2. You don't need to jump into the kernel to copy over 20 bytes, only for the other side to jump into the kernel to copy it back.
3. You don't need to deal with the "oh but what if my read returns half a message because this is a stream"
4. You don't need to pretend you're doing network programming.
Regardless, it's not that big of a deal - this is like my 73th biggest gripe with Wayland, I only mentioned it since GP was talking about network transparency.It's pretty representative of the project though - "We're doing things the way we've always done them, but slightly different. Now rewrite all your software to work with our thing. No, you cannot do global keyboard shortcuts or set window position. You don't like it? We're doing this for free, you cannot critique it."
You need some kind of serialisation either way. It can be as simple as “this message has the shape of this C struct”, but that’s the case whether you’re talking shared memory command buffers or sending data over a socket (and there are good arguments for and against in both cases).

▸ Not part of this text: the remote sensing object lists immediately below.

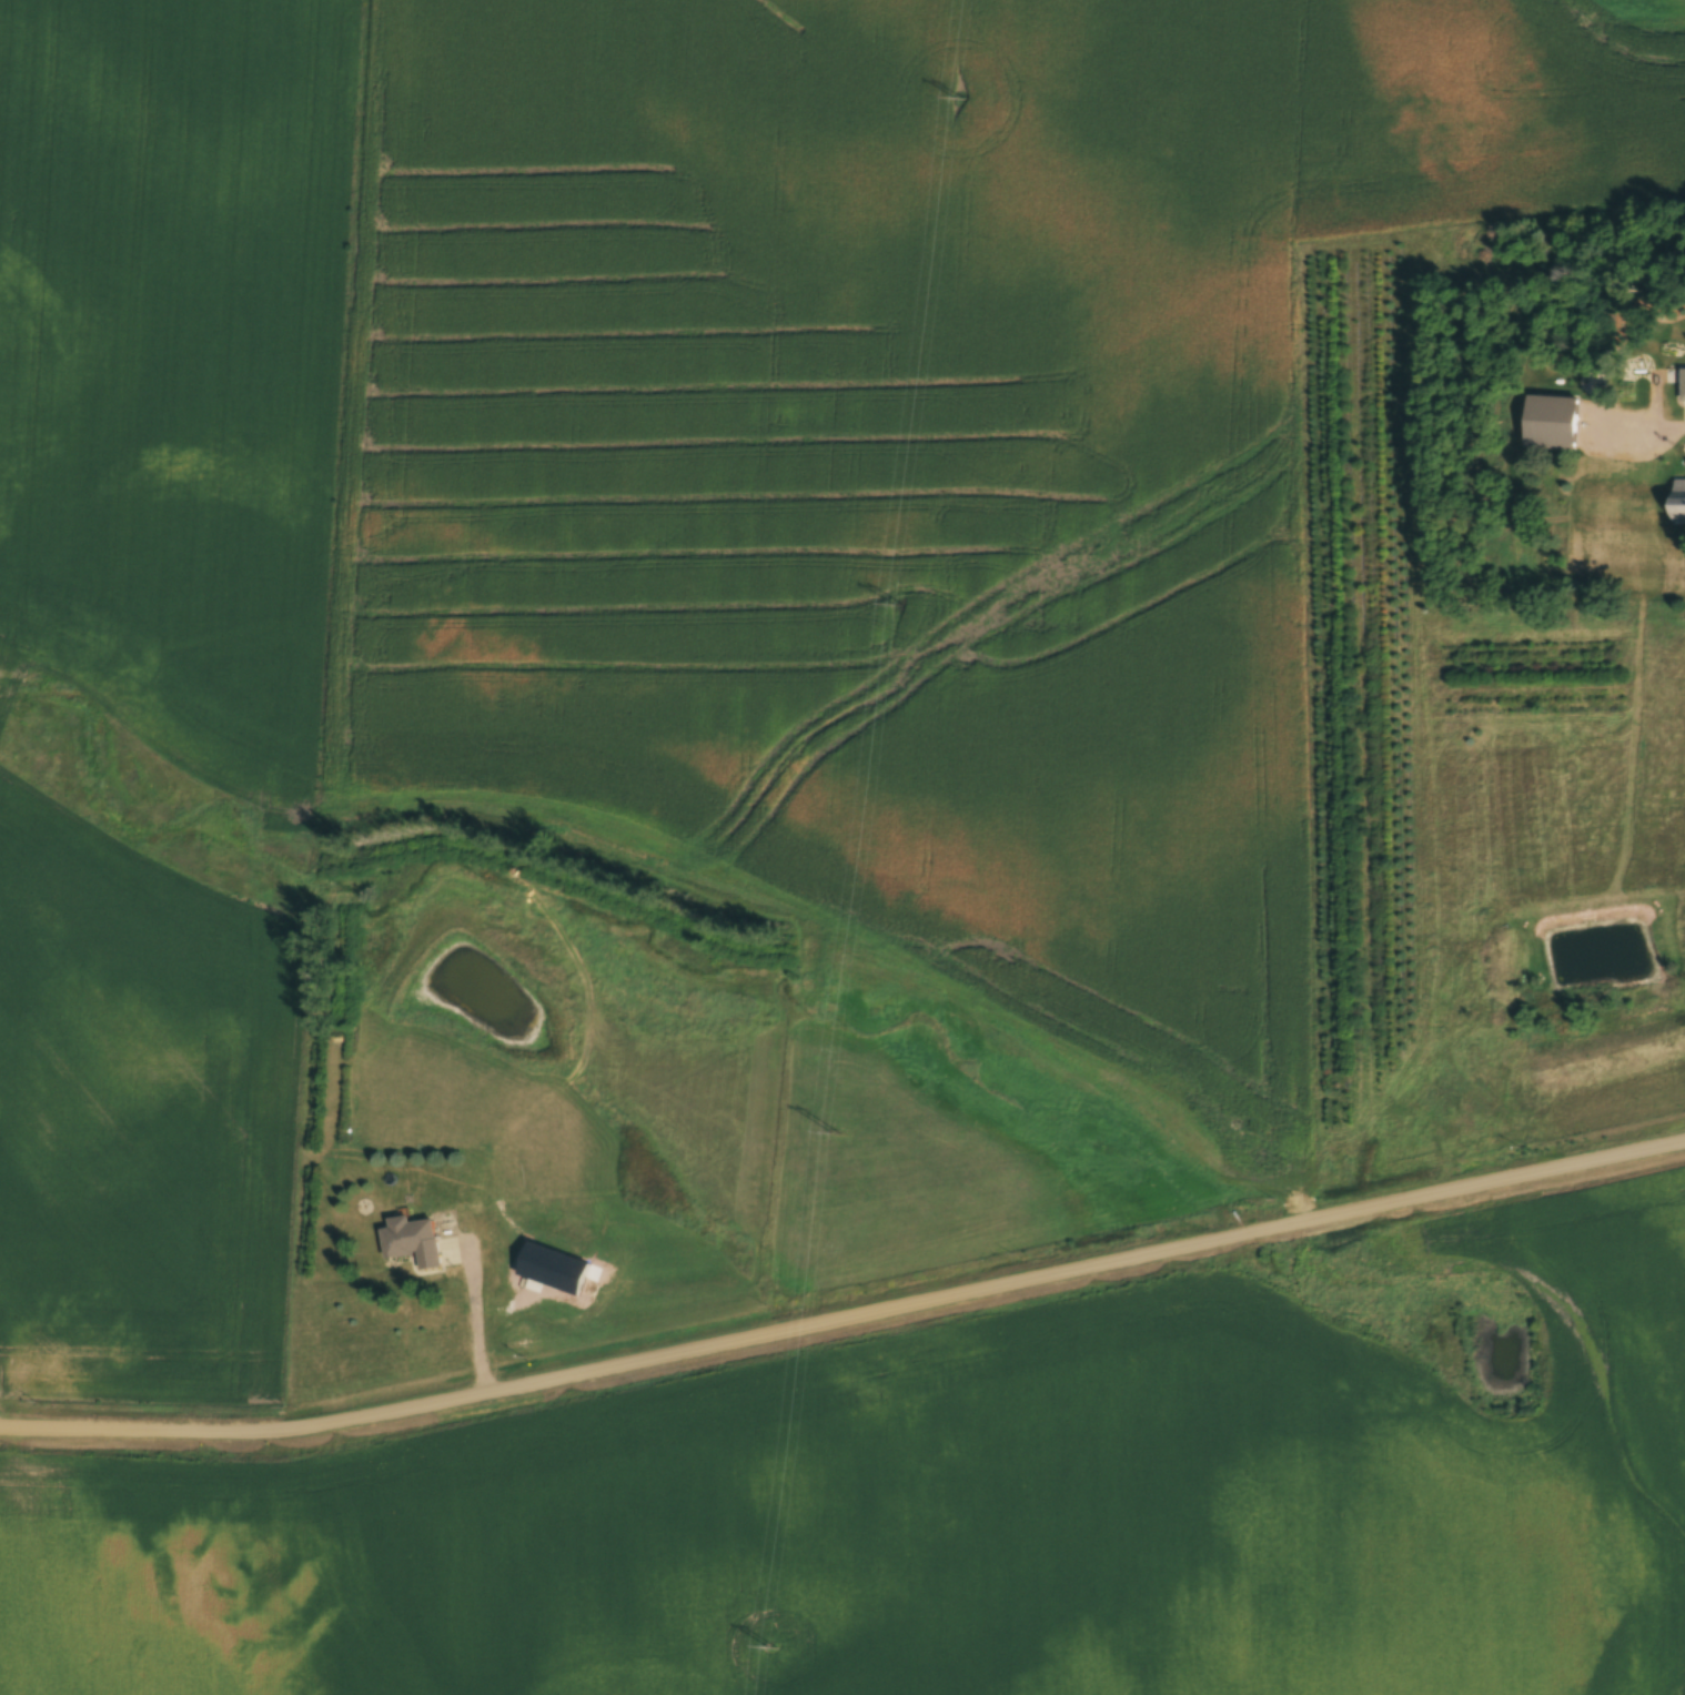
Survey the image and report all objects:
power tower: (957, 99)
crop: (172, 368)
road: (1637, 430)
building: (1681, 500)
power tower: (898, 603)
power tower: (833, 1132)
building: (413, 1242)
road: (465, 1314)
road: (845, 1321)
power tower: (770, 1648)

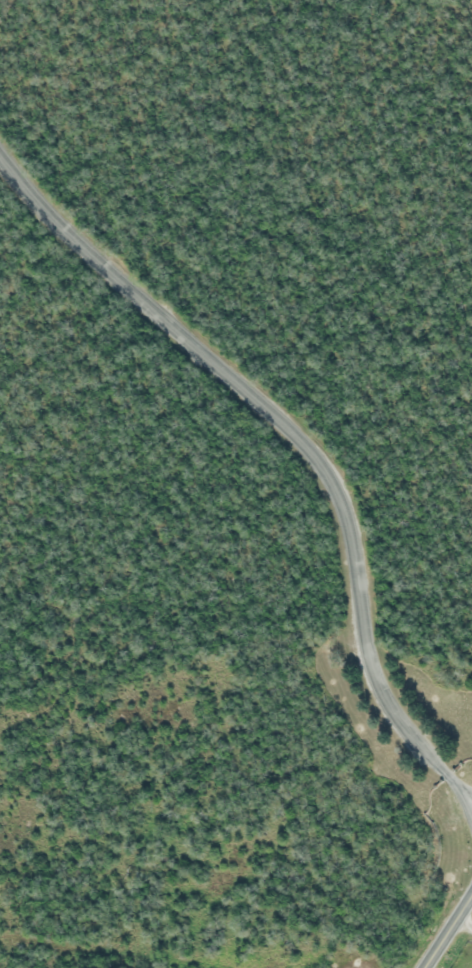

You’re right that you don’t need to deal with “oh I received half a message” when using shared memory command buffers, but that’s more a code complexity thing someone solves once in wayland-client and then nobody has to really think about it again. It’s not really a performance concern (because hopefully the rx buffer is large enough for it to happen rarely) or application code complexity concern.
If the compositor wants to notify the client as soon as possible, it has to send 1000 messages per second. If you buffer them, you're wasting the hardware's potential, if you don't buffer, them you're doing 1000 write()s per second, which is... ugh.
If you're literally going to design the protocol from scratch and require all existing software to deal with it, why not pick the IPC model that doesn't have this issue.
Or would the receiver spin in a tight loop on a memory load from some byte in shared memory which indicates a new buffer is submitted, so that it gets notified without involving the kernel? Or is there some fancy mechanism I’m not aware of?
waypipe ssh XXXThe people who put together TS/RDP are geniuses IMO, it's insane as to how usable it has been for at least 15-ish years...
Xorg worked under nvidias for years.